The Shakespeare Conference: SHK 24.0056  Monday, 11 February 2013

 

From:        Larry Weiss <This email address is being protected from spambots. You need JavaScript enabled to view it.>

Date:         February 7, 2013 10:06:04 PM EST

Subject:     Re: SHAKSPER: Copyright

 

>What happens if these underlying sources are copyrighted? As Judge 

>Richard Posner pointed out, “Romeo and Juliet itself would have 

>infringed Arthur Brooke’s The Tragicall Historye of Romeo and Juliet… 
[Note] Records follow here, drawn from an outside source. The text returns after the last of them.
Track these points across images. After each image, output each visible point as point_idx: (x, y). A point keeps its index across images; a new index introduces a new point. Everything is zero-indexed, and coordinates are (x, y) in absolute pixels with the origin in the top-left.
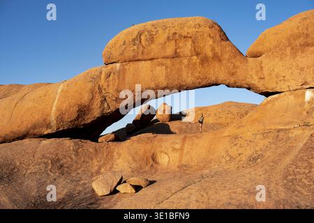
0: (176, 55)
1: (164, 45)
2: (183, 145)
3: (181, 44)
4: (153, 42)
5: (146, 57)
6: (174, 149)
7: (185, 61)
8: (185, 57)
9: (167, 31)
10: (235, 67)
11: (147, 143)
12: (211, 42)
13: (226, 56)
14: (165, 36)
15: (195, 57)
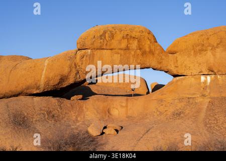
0: (127, 48)
1: (120, 42)
2: (127, 104)
3: (131, 42)
4: (113, 38)
5: (108, 48)
6: (122, 106)
7: (133, 53)
8: (133, 50)
9: (122, 32)
10: (162, 59)
11: (104, 102)
12: (149, 43)
13: (157, 52)
14: (121, 36)
15: (139, 51)
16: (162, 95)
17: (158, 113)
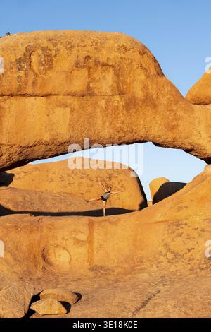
0: (88, 93)
1: (69, 76)
2: (91, 235)
3: (96, 76)
4: (51, 67)
5: (38, 91)
6: (77, 242)
7: (102, 103)
8: (103, 96)
9: (74, 51)
10: (176, 118)
11: (31, 231)
12: (143, 77)
13: (164, 101)
14: (72, 60)
15: (117, 98)
16: (180, 209)
17: (170, 256)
>which in turn would have infringed several earlier Romeo and Juliets, 

>all of which probably would have infringed Ovid’s story of Pyramus 

>and Thisbe.” You get the point — without a rich public domain, much 

>of literature would be illegal.

 

Nonsense! 

 

Much as I respect Posner, he is absurdly wrong about this, or, more likely, he was exaggerating to make a humorous point. Surely, he knows that Ovid is in the public domain, and would have been in the 16th Century if copyright protection as it now exists applied at the time (which it did not). In any case, copyright laws do not protect anyone’s ideas; they protect only the expression of ideas.  If modern copyright notions applied at the time, it would have been unlawful for someone to publish a pirated edition of Newton’s Principia, but not unlawful to publish a treatise elaborating on the universal law of gravitation as enunciated in that book.

 

Shakespeare did, in fact, plagiarize in a few instances, notably the archbishop’s exegesis on the Salic Law, which is largely cribbed from Holinshed, and Enobarbus’s description of Antony’s introduction to Cleopatra, which versifies Plutarch. But basing a plays on Brooke’s Romeus et Julietta, Greene’s Pandosto, etc., is not the same thing.